*** Material supplied Section Begins ***

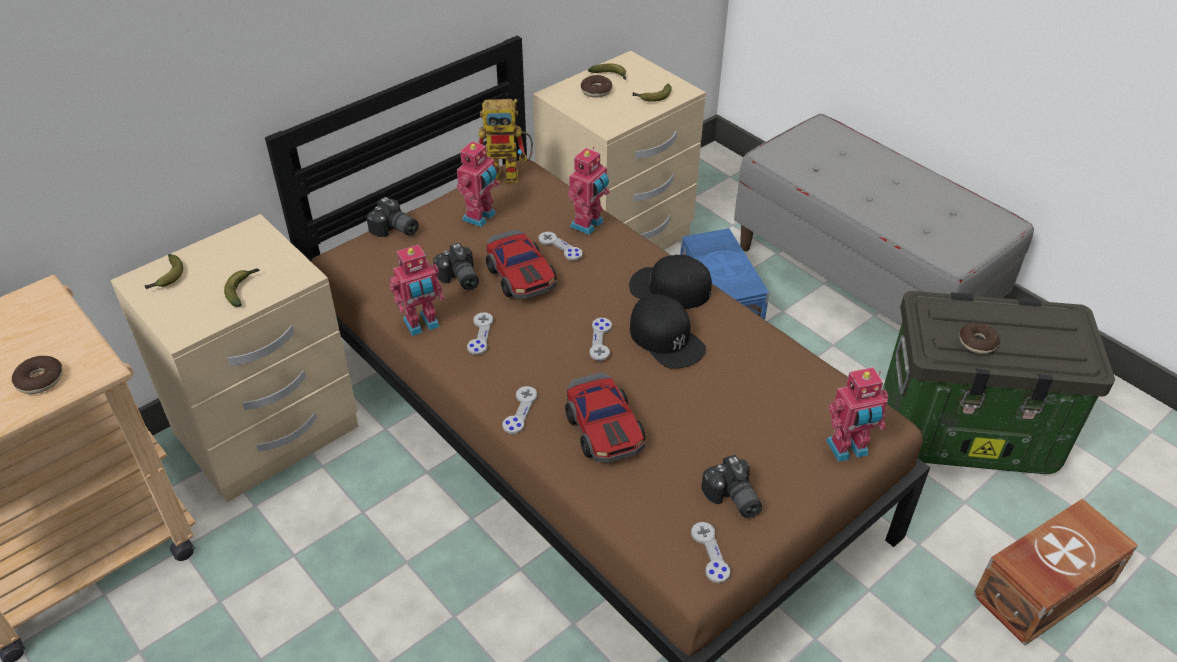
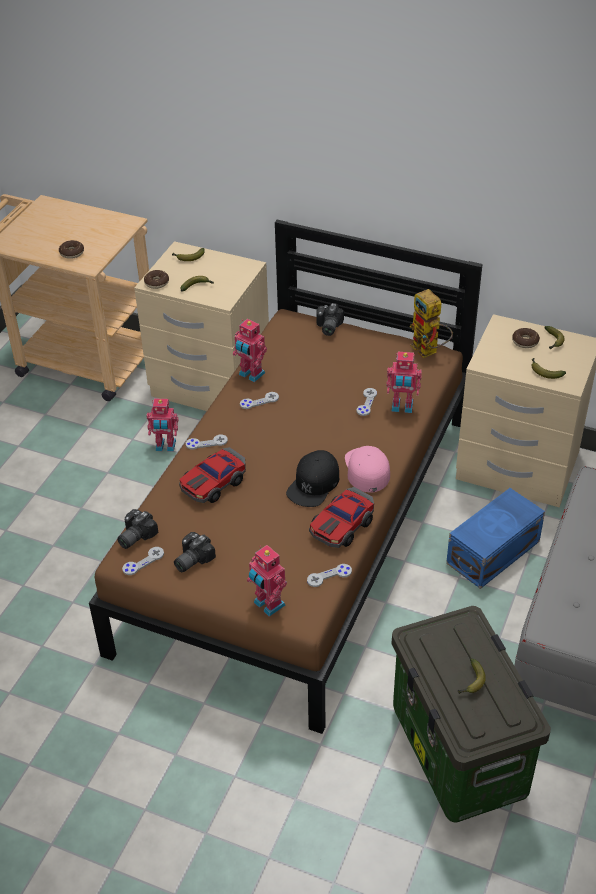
camera: 65 degrees right, 0 degrees up
camera [433,243,479,290] -> camera moved to [117,509,159,549]
toy robot [457,140,499,227] -> toy robot moved to [146,398,178,452]
toy car [486,229,557,299] -> toy car moved to [309,487,374,548]
grey game controller [589,318,612,361] -> grey game controller moved to [307,564,352,587]
black cap [629,255,712,309] -> pink cap [345,446,390,493]
donut [959,323,1000,354] -> donut moved to [144,270,169,289]
brown storage box [973,499,1138,646] -> none
none -> banana [458,658,486,694]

*** Material supplied Section Ends ***

**Exercise aim**
Search the records for the word "moved". Copy every line that has it.

**Result**
camera [433,243,479,290] -> camera moved to [117,509,159,549]
toy robot [457,140,499,227] -> toy robot moved to [146,398,178,452]
toy car [486,229,557,299] -> toy car moved to [309,487,374,548]
grey game controller [589,318,612,361] -> grey game controller moved to [307,564,352,587]
donut [959,323,1000,354] -> donut moved to [144,270,169,289]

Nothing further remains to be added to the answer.